A top official of the State Department said the impact of Indian Prime Minister Narendra Modi’s recent visit was a”clear and compelling” vision of the future between the two democratic nations.
Nisha Desai Biswal, assistant secretary, Bureau of South and Central Asian Affairs, speaking at the Washington, D.C.-based think tank, The Heritage Foundation June 9, said the current relationship was the result of a decade of work and the “bold steps” taken by the previous administrations of President George W. Bush and Prime Minister Manmohan Singh, in negotiating the landmark civil-nuclear agreement.
“The most important outcome, in my mind, of (the) visit this week (June 6-8), and of the years of effort, is the clear and compelling vision that was laid out by Prime Minister Modi yesterday before a Joint Session of the U.S. Congress,” Biswal said.
“The Modi Doctrine — as I have been calling it — laid out a foreign policy vision that “overcomes the hesitations of history” and embraces the convergence between our two countries and our shared interests,” she said.
Seeing the U.S. as India’s indispensable partner,” Modi not only drew upon the precedent set by former Indian Prime Minister Atal Behari Vajpayee, but put forward “a bold vision of a U.S.-India partnership that can anchor peace, prosperity and stability from Asia to Africa and from Indian Ocean to the Pacific and help ensure security of the sea lanes of commerce and freedom of navigation on seas,” Biswal said.
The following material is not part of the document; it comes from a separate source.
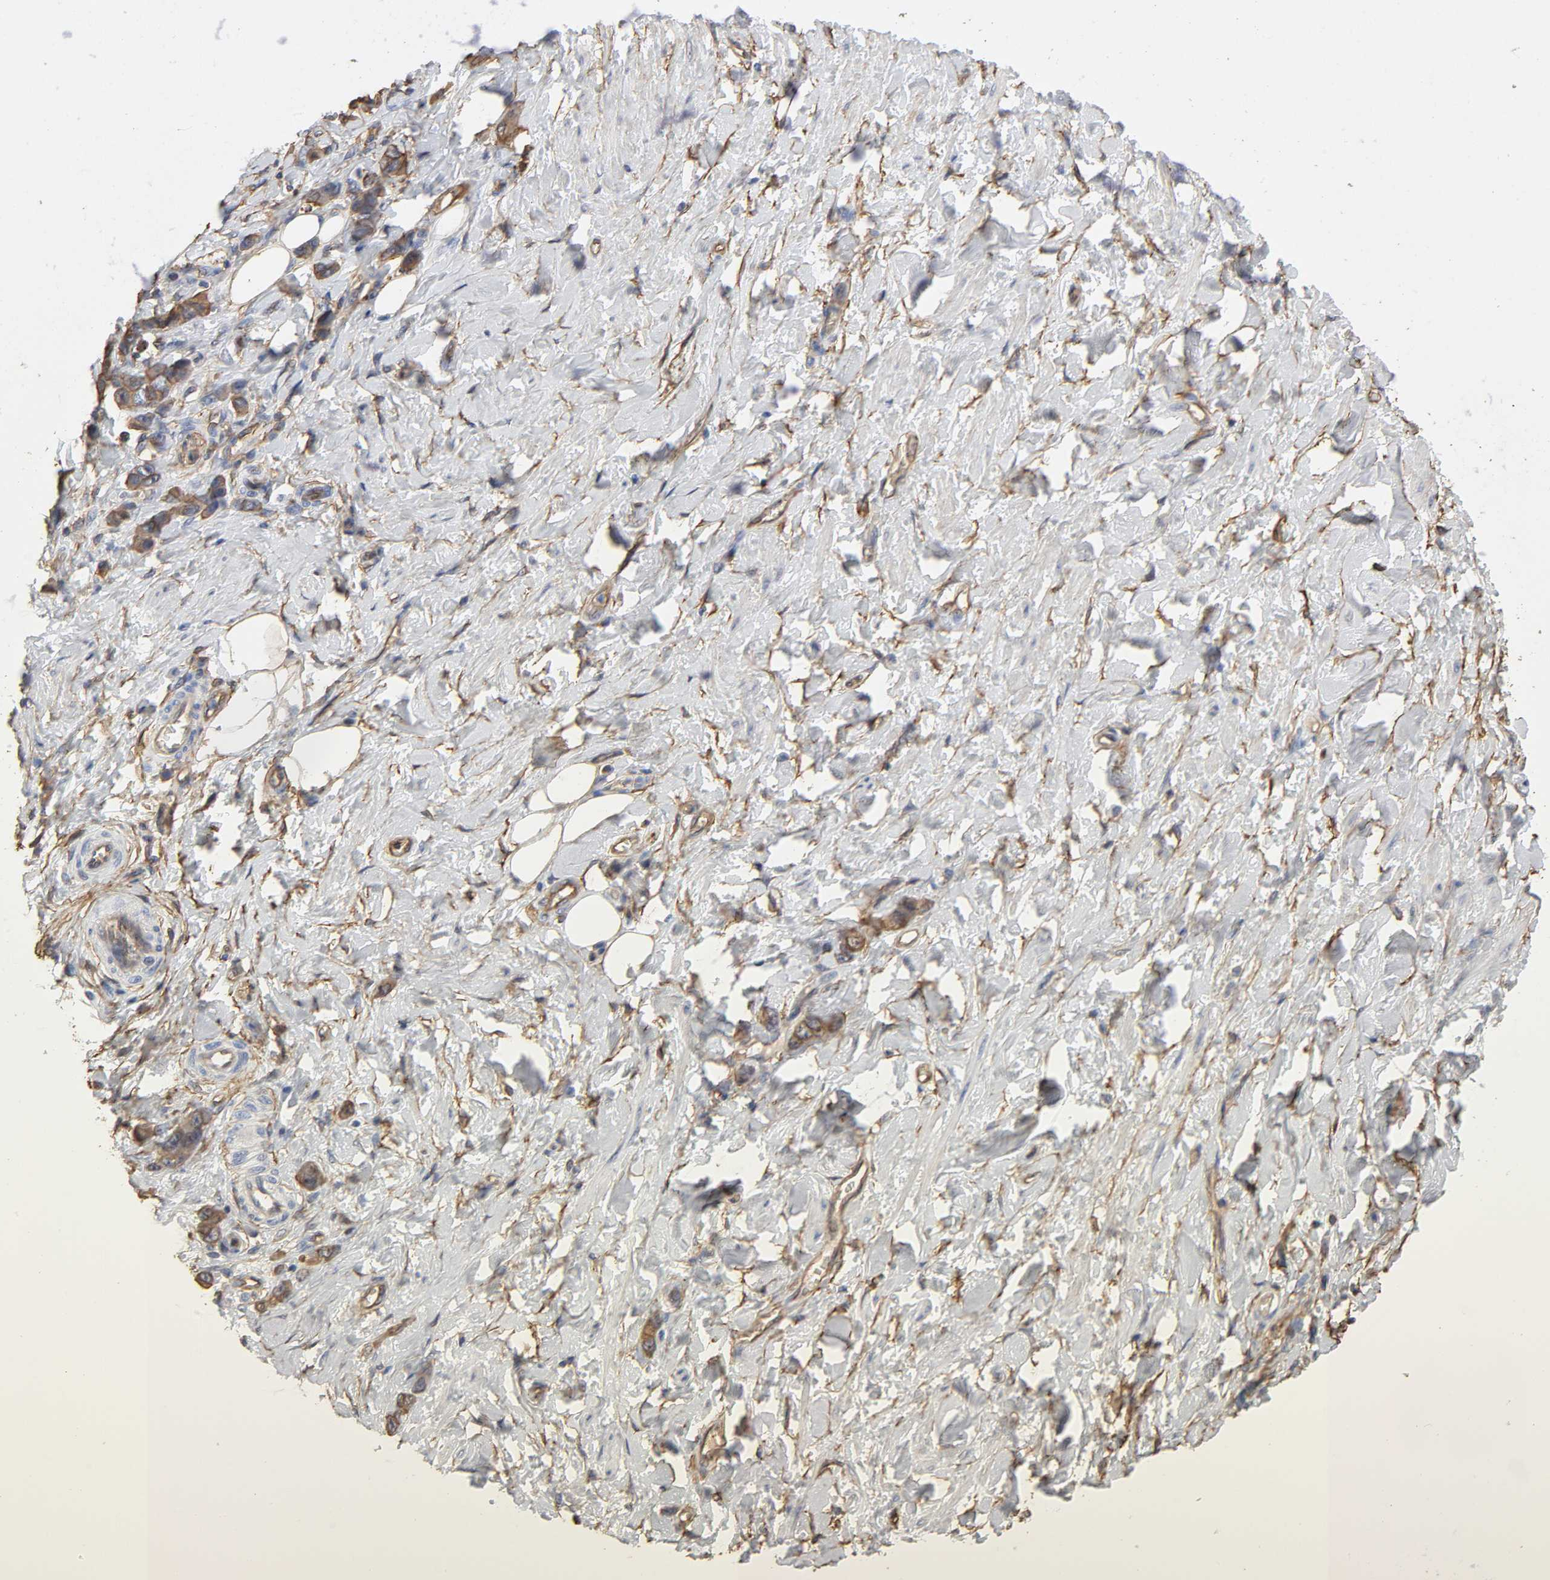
{"staining": {"intensity": "moderate", "quantity": ">75%", "location": "cytoplasmic/membranous"}, "tissue": "stomach cancer", "cell_type": "Tumor cells", "image_type": "cancer", "snomed": [{"axis": "morphology", "description": "Adenocarcinoma, NOS"}, {"axis": "topography", "description": "Stomach"}], "caption": "Brown immunohistochemical staining in human adenocarcinoma (stomach) reveals moderate cytoplasmic/membranous positivity in about >75% of tumor cells. (brown staining indicates protein expression, while blue staining denotes nuclei).", "gene": "ANXA2", "patient": {"sex": "male", "age": 82}}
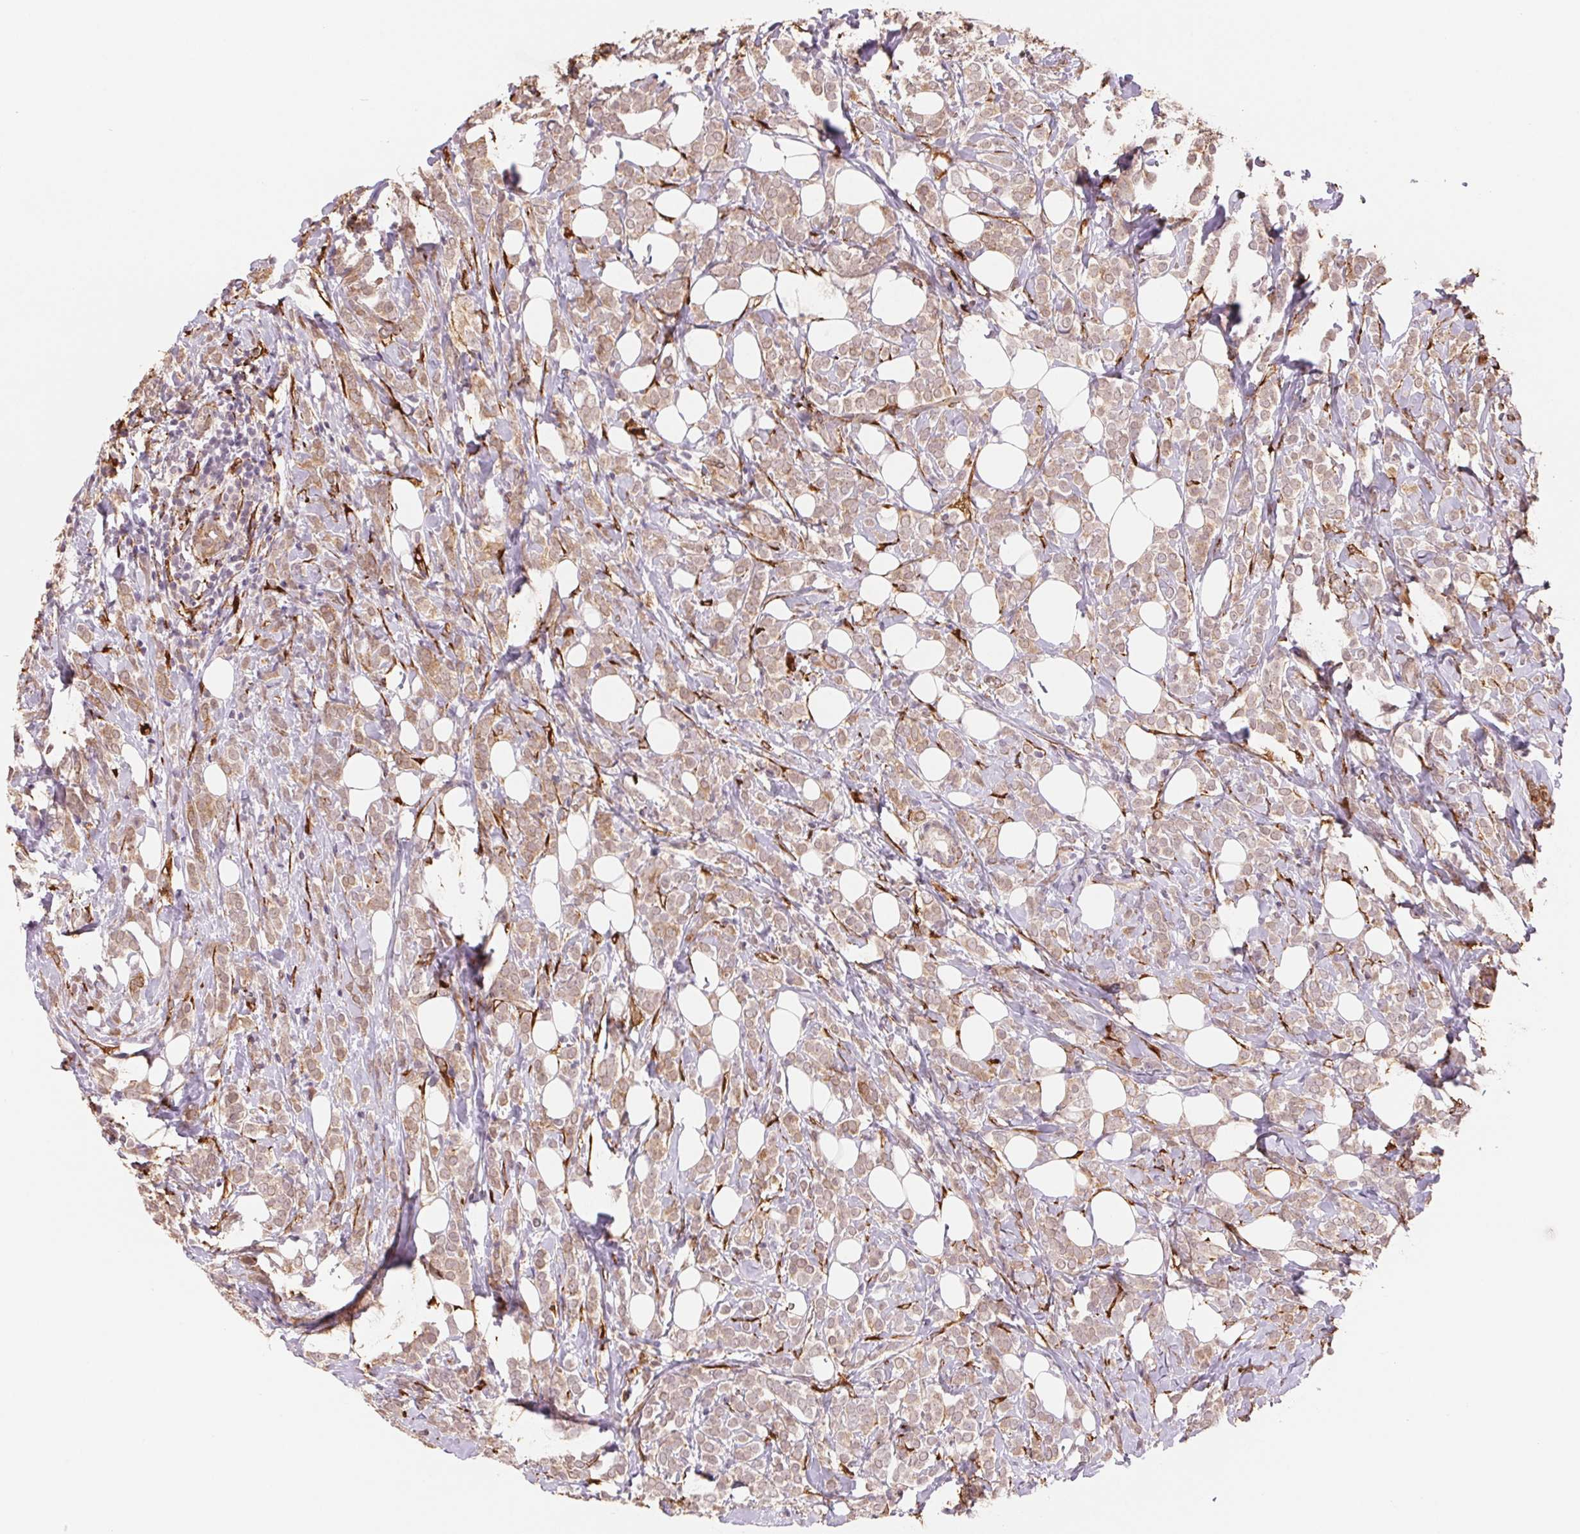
{"staining": {"intensity": "weak", "quantity": ">75%", "location": "cytoplasmic/membranous"}, "tissue": "breast cancer", "cell_type": "Tumor cells", "image_type": "cancer", "snomed": [{"axis": "morphology", "description": "Lobular carcinoma"}, {"axis": "topography", "description": "Breast"}], "caption": "Breast cancer (lobular carcinoma) was stained to show a protein in brown. There is low levels of weak cytoplasmic/membranous positivity in approximately >75% of tumor cells. Nuclei are stained in blue.", "gene": "FKBP10", "patient": {"sex": "female", "age": 49}}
The Modi Doctrine notes that the absence of an agreed security architecture creates uncertainty in Asia and reiterates India’s adherence to and call for others to support international rules and norms, she noted,and ushers in “a new era of partnership” between the two countries, she said.
The Westinghouse venture in the making, to provide six nuclear reactors to India, Biswal said, was a culmination of the close relations. “But the real impact of that deal is that it set both countries on a path towards greater cooperation and convergence over the past decade culminating in the historic visit which we have just concluded,” she said, adding that the strategic partnership with India is a “key element” of President Obama’s “Rebalance to Asia.”
Without the security and defense cooperation with India, other cooperation would not be possible, Biswal indicated.